Tuesday Re-mix –
“To often we treat prayer as the preparation for the work of the church…do you not see, prayer IS the work of the church.” Oswald Chambers
Two true stories from my ministry:
1. “God, I’ve got this one…I’ll check with you on the next one.” I had not yet really started a ministry. I was a lawyer, a seminar speaker, and somewhat of a Bible teacher. As a negotiator, I had been involved in hundreds of secular mediations, and I had only just begun experimenting with mediation in the church. I received a call from a minister friend who needed a mediation done at a small church he knew. The pastor was in trouble and the church leadership was dividing. I asked how many people this included and he told me about a dozen or so. I told him to get them all together on a Saturday morning and I would fly out, mediate with them for a half-day or so, and take care of it.
Yes, I really did say that. Looking back on it, I can’t believe the arrogance. I had been in all these mediations, most of which had resulted in resolutions, and I genuinely thought to myself, “How hard can this be?” There was no prayer involved, other than the obligatory prayer at the beginning of the Saturday meeting. I showed up, began the mediation, and the whole thing fell apart within a couple of hours. A church was all but destroyed and a man’s ministry was ended. My own lack of any Spiritual preparation or focus was the reason.
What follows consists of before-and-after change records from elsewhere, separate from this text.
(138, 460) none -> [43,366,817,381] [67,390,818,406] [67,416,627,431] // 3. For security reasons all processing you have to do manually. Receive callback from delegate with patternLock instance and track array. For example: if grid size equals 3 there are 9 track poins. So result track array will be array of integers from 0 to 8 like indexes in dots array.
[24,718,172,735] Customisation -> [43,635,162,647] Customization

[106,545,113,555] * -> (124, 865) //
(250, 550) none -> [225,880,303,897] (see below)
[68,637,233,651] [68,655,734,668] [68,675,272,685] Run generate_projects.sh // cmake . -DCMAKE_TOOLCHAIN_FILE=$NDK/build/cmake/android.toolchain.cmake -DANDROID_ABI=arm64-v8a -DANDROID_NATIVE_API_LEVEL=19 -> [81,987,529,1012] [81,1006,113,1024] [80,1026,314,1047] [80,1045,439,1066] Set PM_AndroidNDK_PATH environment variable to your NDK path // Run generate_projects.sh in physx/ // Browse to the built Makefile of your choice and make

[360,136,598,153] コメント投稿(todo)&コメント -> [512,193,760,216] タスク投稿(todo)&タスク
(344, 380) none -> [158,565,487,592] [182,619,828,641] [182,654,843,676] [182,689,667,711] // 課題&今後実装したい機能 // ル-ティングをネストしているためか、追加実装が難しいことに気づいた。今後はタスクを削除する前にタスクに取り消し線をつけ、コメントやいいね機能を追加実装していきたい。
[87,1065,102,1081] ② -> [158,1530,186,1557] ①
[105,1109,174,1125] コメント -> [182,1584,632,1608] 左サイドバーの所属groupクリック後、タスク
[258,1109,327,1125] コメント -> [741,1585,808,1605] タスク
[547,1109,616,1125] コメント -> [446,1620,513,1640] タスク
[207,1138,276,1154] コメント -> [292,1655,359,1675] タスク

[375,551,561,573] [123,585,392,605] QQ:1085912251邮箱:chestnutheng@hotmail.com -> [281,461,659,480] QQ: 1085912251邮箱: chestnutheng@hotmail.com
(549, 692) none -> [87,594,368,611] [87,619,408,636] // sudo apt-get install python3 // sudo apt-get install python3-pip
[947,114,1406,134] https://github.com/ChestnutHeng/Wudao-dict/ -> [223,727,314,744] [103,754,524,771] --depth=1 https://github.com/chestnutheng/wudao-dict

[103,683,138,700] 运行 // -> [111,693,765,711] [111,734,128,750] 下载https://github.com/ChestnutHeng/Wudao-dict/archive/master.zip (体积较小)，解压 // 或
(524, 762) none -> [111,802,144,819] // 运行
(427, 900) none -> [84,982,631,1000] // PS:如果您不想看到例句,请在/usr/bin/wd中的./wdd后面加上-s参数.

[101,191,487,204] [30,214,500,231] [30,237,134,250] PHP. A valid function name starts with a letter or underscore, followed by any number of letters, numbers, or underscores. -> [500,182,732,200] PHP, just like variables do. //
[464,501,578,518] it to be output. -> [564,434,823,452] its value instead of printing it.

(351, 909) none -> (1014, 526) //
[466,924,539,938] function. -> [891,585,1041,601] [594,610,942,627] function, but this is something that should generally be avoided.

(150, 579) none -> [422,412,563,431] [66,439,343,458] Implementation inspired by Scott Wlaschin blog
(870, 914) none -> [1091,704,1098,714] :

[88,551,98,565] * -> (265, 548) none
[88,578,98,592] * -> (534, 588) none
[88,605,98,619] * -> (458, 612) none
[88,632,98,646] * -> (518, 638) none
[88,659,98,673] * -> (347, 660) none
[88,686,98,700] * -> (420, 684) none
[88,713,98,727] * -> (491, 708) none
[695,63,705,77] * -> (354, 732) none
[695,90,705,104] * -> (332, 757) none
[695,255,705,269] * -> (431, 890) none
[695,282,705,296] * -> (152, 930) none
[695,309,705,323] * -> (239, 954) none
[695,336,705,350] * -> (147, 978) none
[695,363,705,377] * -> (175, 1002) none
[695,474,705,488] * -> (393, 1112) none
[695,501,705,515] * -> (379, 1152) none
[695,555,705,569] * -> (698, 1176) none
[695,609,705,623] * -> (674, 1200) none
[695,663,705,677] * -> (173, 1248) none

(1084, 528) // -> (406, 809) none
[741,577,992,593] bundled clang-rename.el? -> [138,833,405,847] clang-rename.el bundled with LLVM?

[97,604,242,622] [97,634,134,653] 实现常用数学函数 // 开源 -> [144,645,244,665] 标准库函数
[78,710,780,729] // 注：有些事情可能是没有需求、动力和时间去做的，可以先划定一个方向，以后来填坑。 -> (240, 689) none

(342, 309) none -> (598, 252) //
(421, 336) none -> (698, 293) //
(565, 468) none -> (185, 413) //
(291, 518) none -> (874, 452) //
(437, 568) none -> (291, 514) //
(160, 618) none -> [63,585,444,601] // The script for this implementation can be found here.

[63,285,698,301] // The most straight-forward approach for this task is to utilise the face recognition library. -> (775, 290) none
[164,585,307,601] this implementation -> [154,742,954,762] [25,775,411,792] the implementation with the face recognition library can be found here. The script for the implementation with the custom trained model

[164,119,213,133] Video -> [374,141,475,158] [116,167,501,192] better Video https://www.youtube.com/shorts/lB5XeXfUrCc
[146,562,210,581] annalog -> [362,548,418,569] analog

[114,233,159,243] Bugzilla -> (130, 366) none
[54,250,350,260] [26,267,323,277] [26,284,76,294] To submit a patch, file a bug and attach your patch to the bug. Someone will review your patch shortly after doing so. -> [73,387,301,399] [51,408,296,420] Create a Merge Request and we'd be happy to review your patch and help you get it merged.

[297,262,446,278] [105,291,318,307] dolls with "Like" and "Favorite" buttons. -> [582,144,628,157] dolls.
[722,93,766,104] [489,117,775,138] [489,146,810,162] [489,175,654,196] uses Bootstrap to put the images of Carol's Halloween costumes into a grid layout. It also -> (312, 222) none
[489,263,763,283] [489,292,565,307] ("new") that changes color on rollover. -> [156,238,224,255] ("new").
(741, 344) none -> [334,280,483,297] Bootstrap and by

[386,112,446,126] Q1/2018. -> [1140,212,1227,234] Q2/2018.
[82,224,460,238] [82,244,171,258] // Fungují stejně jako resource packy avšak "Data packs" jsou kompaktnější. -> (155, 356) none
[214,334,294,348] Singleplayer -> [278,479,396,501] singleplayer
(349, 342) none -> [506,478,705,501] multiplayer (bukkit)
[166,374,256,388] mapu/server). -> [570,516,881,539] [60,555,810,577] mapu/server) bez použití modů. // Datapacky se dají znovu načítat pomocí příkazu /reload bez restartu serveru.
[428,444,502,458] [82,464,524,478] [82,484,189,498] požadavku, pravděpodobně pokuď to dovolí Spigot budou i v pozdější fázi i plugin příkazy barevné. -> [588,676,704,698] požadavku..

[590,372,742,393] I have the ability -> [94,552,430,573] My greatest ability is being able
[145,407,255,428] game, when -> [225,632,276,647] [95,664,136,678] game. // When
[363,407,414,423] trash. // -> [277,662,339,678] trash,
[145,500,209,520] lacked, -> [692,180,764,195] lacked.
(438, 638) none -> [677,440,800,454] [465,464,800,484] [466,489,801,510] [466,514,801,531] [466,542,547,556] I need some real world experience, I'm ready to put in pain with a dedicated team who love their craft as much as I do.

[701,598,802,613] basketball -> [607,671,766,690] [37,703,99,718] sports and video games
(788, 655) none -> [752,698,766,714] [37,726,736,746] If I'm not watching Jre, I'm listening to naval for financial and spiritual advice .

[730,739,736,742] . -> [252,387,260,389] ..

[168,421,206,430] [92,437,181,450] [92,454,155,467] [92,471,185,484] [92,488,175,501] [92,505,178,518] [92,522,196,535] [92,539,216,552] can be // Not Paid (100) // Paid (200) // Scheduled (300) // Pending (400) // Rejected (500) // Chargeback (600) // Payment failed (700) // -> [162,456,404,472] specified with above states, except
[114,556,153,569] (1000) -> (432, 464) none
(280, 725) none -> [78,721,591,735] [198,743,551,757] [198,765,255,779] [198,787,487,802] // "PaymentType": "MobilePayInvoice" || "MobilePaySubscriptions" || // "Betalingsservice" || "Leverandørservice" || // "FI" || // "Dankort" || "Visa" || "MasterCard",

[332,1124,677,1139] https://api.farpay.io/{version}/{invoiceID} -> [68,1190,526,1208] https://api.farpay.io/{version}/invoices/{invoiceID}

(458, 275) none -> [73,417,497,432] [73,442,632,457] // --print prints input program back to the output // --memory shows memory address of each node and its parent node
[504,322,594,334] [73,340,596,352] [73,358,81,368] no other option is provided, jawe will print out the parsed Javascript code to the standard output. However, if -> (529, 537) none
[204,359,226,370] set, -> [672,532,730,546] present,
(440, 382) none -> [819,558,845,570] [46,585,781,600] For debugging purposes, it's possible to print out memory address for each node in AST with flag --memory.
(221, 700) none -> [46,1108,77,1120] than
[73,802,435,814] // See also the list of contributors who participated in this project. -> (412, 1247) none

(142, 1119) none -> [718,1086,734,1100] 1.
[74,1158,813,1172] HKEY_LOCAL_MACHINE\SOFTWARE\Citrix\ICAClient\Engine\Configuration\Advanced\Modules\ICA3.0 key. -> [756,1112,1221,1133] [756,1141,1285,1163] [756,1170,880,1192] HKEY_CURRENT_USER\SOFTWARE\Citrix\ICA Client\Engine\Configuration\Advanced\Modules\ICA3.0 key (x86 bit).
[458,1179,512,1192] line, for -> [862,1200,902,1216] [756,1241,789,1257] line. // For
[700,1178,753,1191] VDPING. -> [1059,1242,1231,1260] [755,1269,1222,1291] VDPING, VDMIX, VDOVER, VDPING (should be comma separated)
2. “God, I cannot do this without you.” I was speaking to a congregation about some severe conflict in their church. It was actually just one stage of a full-blown intervention involving a moral failure of the pastor and a church who had no clue how to deal with it. As I was speaking, a family member of the pastor (and a member of the church) stood up and began spewing out all manner of ugliness and borderline deranged comments toward the church. It was going on and on and on. It was not going to stop. Everyone in the room had one eye on this family member and one eye on me, wondering what I was going to do about it. I was frozen. In my head I began to pray, asking God what in the world I was supposed to do. As I prayed, my eyes closed and my head bowed. The family member kept talking. I kept praying. The family member apparently ran out of gas and sat down. I kept praying, quietly, to myself. The silence was broken next by another church member, who began to weep and to pray out loud. Another followed, then another.
I realized that nothing I had to say that night was nearly as important as this. I sat down and watched one of the most heart-felt prayer services I have ever seen. Nothing magical or mystical happened. The issues were still there when the people stopped praying. But the hearts were softened by the prayer, maybe for the first time in a long time. It took a while, but healing came to that church. Because they humbled themselves and prayed.
When it comes to spiritual matters, peacemakers recognize that they cannot fabricate the Spirit of Peace. They cannot manipulate the parties into submission and they cannot do anything of any significance at all apart from Christ. Genuine peacemakers in the church know that there is a peace which surpasses all understanding and that it comes from only one source. Peacemakers in the church know that real peace comes from God, and apart from Him, they have nothing to offer the process.
Genuine peacemakers in the church pray. If prayer is the work of the church (like our friend Oswald Chambers said), then peacemakers get that. They understand that, when it comes to unleashing the Spirit of Peace, prayer is the work. If we get that right, the other stuff has a way of finding its place.